### TASK GOAL
Exactly the lines from the opening of the data through the line containing "Radlader ständig im" should be reproduced, please, with nothing added.

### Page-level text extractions
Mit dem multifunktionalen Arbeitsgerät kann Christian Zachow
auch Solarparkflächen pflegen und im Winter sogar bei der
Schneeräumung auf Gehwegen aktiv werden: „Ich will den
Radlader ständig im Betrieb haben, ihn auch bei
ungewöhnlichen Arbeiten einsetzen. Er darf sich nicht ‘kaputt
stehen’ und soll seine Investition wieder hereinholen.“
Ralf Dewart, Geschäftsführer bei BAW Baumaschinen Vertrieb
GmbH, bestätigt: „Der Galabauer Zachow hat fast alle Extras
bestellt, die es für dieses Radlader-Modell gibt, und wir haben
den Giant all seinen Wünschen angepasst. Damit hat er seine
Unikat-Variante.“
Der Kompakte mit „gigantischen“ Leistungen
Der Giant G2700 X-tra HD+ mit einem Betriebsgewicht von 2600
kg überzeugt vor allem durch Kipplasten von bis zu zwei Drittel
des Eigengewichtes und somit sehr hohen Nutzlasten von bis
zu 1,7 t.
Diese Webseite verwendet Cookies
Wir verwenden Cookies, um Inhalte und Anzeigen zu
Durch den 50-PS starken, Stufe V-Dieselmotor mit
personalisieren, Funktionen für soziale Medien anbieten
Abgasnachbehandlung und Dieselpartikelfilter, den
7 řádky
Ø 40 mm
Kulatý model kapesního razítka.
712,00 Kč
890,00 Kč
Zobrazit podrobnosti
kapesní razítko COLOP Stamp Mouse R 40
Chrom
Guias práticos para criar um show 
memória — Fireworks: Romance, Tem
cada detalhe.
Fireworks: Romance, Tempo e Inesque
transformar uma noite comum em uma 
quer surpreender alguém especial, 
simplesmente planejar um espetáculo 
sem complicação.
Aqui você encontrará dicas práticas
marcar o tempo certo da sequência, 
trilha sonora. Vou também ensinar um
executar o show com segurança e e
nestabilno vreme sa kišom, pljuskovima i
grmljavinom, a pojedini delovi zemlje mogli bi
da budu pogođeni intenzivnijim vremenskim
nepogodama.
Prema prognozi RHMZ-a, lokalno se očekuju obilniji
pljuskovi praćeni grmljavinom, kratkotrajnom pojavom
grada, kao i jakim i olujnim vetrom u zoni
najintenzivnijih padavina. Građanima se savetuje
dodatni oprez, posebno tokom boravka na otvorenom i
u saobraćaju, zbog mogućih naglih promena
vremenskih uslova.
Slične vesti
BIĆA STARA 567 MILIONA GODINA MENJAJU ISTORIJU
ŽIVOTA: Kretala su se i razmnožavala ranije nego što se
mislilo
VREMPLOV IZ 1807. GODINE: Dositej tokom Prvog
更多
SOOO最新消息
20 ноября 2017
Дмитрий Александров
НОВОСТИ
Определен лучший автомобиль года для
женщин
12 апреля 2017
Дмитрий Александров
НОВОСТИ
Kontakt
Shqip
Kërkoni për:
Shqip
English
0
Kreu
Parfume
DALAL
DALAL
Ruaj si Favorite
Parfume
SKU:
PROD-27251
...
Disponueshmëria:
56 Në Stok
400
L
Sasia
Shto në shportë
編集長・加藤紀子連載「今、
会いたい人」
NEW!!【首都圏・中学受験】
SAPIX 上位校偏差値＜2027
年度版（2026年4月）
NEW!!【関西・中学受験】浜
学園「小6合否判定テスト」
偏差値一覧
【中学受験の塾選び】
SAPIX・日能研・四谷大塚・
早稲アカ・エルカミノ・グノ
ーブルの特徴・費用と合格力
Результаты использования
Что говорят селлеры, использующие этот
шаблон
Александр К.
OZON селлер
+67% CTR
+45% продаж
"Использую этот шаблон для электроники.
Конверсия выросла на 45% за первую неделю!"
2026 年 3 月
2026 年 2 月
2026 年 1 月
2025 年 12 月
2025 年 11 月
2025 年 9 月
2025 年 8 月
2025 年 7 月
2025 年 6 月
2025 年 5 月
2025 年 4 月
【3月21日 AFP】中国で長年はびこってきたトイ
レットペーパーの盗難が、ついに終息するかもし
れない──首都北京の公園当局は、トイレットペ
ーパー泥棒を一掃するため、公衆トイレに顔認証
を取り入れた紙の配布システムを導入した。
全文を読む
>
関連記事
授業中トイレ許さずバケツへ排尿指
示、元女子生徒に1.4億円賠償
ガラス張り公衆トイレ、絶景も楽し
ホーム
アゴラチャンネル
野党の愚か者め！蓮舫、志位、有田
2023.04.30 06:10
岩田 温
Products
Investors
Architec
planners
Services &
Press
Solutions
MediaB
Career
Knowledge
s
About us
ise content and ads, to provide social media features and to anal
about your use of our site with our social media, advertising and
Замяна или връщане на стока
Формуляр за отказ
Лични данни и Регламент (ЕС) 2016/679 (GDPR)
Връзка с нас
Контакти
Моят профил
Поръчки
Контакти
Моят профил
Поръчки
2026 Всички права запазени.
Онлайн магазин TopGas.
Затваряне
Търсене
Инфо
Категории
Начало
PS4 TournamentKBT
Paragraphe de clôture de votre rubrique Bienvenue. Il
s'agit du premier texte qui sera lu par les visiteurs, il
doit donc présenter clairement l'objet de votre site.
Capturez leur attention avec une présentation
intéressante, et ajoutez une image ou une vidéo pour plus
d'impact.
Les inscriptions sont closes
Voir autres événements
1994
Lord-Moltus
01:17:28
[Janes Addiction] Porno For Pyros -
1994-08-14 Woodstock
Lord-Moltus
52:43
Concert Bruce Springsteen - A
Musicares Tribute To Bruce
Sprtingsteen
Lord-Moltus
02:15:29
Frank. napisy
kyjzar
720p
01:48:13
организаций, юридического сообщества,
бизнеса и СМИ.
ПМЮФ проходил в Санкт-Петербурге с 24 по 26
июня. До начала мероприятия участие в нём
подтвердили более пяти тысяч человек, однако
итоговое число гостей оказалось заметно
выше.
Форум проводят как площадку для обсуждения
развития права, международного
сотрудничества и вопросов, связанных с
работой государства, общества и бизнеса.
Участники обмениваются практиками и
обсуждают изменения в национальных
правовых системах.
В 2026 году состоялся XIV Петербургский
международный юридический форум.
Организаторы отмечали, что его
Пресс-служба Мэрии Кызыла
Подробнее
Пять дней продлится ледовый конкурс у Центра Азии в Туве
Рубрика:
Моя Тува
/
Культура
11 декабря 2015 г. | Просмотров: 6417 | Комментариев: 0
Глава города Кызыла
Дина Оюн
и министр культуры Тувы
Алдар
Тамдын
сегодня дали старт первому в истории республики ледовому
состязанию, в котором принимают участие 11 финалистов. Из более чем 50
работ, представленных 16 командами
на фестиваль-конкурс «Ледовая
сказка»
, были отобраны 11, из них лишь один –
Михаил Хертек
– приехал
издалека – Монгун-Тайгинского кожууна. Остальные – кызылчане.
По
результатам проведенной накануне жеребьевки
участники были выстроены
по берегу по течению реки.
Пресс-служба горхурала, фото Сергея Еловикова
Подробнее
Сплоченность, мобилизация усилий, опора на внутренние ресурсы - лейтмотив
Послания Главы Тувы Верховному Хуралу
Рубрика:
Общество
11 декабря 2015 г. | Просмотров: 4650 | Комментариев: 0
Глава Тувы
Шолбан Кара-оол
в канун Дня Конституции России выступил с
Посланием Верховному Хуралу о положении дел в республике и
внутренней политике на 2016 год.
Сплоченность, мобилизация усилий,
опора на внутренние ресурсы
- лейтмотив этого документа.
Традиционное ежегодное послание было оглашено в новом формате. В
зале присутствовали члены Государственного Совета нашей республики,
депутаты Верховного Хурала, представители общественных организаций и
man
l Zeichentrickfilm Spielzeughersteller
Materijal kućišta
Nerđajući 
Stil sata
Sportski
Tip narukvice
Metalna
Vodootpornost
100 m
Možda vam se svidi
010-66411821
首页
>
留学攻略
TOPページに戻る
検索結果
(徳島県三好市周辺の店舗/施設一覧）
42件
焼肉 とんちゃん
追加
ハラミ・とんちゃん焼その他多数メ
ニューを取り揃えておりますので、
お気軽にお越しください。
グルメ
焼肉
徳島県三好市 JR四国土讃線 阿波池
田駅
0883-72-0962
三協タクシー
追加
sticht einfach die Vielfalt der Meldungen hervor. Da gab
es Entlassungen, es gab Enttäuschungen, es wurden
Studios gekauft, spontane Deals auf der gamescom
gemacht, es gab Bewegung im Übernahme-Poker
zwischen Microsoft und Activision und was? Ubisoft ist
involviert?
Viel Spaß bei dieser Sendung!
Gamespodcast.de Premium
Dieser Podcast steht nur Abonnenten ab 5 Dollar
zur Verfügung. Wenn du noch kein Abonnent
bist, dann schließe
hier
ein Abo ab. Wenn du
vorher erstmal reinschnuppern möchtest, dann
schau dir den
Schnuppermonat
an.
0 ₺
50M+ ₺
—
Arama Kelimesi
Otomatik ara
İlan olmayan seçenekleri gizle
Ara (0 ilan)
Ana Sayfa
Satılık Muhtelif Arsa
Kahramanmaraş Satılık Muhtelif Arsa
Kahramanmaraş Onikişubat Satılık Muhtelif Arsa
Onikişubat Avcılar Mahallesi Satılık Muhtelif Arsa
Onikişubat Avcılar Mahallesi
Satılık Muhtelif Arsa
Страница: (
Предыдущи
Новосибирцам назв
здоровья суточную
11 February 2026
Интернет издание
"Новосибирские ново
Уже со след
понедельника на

### EXERCISE OUTPUT
Mit dem multifunktionalen Arbeitsgerät kann Christian Zachow
auch Solarparkflächen pflegen und im Winter sogar bei der
Schneeräumung auf Gehwegen aktiv werden: „Ich will den
Radlader ständig im Betrieb haben, ihn auch bei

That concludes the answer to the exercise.